Yesterday evening I spent three hours in one of the 850 theatres in 28 countries that were screening John Adams’s opera Dr Atomic , live from the Metropolitan Opera in New York.
I thoroughly enjoyed this modern opera. Set around the first U.S. atomic bomb tests in 1945, Dr Atomic explores the tensions, dilemmas, and decisions that occupied the minds of J.Robert Oppenheimer, his wife, and his project Trinity associates in the weeks, hours, and seconds leading up to the world’s first nuclear detonation.
Lines taken directly from declassified documents lent authenticity. As did a suitably sinister Atom Bomb, it’s crude complexity resembling a lash-up from a PhD lab, but radiating a pawl of edgy doom as it hung center stage.
Memorable moments along the way included the team’s sweepstake on expected explosive yield; Oppenheimer’s conservative estimate of 3kT (TNT equivalent) perhaps betraying a wishful regret that would later turn into his consuming guilt. And the other scientists, reluctant to put their money where their calculations had taken them – so massive, other, and beyond intuition were the predictions.

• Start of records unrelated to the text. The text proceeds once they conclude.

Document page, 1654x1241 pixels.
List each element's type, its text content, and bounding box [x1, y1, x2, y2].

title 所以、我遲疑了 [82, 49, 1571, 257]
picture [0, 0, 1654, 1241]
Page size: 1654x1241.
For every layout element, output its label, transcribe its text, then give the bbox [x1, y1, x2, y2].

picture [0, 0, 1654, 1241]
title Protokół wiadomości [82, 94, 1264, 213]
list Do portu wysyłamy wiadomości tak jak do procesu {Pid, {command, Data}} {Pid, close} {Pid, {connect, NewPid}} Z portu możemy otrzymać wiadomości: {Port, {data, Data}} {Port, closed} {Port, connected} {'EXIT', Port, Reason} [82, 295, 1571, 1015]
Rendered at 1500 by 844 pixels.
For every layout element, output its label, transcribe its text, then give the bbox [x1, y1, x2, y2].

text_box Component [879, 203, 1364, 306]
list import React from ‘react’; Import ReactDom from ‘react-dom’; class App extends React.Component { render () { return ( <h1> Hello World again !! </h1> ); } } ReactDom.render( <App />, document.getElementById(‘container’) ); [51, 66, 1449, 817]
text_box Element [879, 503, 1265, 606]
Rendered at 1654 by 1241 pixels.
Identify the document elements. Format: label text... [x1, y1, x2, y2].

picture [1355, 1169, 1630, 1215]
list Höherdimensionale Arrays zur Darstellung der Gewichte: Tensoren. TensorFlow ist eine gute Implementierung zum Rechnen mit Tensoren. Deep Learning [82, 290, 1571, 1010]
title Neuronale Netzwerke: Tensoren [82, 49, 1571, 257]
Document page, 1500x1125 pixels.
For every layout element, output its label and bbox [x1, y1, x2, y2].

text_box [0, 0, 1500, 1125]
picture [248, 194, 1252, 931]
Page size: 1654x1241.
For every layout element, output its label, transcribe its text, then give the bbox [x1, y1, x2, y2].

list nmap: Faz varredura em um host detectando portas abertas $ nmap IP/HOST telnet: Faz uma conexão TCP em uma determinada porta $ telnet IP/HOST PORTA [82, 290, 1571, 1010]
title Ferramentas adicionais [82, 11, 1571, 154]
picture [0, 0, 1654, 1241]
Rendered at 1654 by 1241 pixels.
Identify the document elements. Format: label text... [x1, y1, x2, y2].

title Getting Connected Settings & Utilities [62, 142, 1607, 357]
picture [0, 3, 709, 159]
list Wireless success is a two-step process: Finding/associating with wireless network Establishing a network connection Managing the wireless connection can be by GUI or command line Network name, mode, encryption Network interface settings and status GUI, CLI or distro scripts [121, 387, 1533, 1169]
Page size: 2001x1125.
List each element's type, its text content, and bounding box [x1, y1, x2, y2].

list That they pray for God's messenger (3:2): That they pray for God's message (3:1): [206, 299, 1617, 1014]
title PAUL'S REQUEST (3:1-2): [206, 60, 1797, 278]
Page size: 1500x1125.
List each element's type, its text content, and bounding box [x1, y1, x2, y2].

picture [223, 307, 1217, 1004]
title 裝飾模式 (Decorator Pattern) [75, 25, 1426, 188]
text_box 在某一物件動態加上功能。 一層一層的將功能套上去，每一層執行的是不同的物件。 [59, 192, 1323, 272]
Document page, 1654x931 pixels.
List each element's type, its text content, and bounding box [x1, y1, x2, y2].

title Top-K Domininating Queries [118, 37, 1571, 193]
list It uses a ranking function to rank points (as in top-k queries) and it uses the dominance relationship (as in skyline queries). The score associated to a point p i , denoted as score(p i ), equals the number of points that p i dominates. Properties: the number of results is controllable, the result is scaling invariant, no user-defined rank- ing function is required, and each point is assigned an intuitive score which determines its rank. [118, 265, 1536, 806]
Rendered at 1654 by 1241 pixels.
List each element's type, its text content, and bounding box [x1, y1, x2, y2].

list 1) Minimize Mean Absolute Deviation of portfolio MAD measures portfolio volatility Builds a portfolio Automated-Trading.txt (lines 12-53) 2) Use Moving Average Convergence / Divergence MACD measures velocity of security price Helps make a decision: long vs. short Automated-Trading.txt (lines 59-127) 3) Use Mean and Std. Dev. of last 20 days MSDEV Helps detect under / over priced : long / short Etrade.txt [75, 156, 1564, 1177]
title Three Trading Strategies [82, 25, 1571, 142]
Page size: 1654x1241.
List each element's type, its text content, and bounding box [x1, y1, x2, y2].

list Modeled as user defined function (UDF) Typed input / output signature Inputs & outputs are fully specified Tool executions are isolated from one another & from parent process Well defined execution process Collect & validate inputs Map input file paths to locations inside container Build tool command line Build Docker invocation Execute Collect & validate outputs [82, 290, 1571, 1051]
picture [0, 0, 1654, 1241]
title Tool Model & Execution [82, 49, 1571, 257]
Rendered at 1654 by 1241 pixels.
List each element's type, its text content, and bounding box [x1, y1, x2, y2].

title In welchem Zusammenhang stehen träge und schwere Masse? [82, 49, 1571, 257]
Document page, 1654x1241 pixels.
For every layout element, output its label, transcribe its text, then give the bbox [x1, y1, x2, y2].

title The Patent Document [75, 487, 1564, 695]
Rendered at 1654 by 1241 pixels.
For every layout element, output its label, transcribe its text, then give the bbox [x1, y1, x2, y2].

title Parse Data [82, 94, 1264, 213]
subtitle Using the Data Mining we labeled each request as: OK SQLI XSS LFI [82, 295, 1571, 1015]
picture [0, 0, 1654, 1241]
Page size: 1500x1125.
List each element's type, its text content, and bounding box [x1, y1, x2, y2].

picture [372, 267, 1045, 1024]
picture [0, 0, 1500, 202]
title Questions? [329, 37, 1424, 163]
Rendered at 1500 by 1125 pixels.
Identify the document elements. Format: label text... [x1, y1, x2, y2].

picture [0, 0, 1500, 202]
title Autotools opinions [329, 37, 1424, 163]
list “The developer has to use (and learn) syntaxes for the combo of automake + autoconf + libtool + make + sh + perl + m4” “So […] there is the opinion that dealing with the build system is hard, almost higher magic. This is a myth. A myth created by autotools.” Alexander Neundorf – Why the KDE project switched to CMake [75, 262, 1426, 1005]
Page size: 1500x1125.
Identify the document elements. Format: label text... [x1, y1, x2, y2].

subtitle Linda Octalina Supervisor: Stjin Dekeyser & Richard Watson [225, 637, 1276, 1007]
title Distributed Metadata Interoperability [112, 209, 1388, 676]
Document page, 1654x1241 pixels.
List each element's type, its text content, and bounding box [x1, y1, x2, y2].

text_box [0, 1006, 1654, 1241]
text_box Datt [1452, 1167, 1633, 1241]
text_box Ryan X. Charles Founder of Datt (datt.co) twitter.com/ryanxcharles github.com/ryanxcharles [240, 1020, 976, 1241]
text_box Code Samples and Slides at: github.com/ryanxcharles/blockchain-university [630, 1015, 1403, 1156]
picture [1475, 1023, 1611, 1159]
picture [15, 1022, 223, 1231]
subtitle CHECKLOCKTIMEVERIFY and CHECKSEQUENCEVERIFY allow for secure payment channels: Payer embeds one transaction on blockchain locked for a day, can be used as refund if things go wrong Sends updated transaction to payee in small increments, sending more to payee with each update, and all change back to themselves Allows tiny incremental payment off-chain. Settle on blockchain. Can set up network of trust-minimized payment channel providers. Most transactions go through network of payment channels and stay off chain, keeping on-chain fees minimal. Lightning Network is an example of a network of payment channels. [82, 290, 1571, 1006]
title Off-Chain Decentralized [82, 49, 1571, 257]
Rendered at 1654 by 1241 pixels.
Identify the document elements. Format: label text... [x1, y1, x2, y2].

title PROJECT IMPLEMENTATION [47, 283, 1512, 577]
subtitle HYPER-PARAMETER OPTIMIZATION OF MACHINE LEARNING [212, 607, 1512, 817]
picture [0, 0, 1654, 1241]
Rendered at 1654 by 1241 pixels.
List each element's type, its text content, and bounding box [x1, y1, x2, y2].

We also saw the quintessential moral dilemma that faces most if not all scientists at some point. When to speak up, protest, do-the-right-thing; take and act on the responsibility that knowledge has both blessed and damned you with.
Predictably, the finale was charged with tension and poignancy. The begoggled cast stared into the audience/horizon for what seemed an eternity – as the minutes, then seconds, counted down to the detonation itself. In the final seconds, a translucent curtain descended between audience and stage with the typewritten words “give me some water” and we heard the stuttering voice of a Japanese child.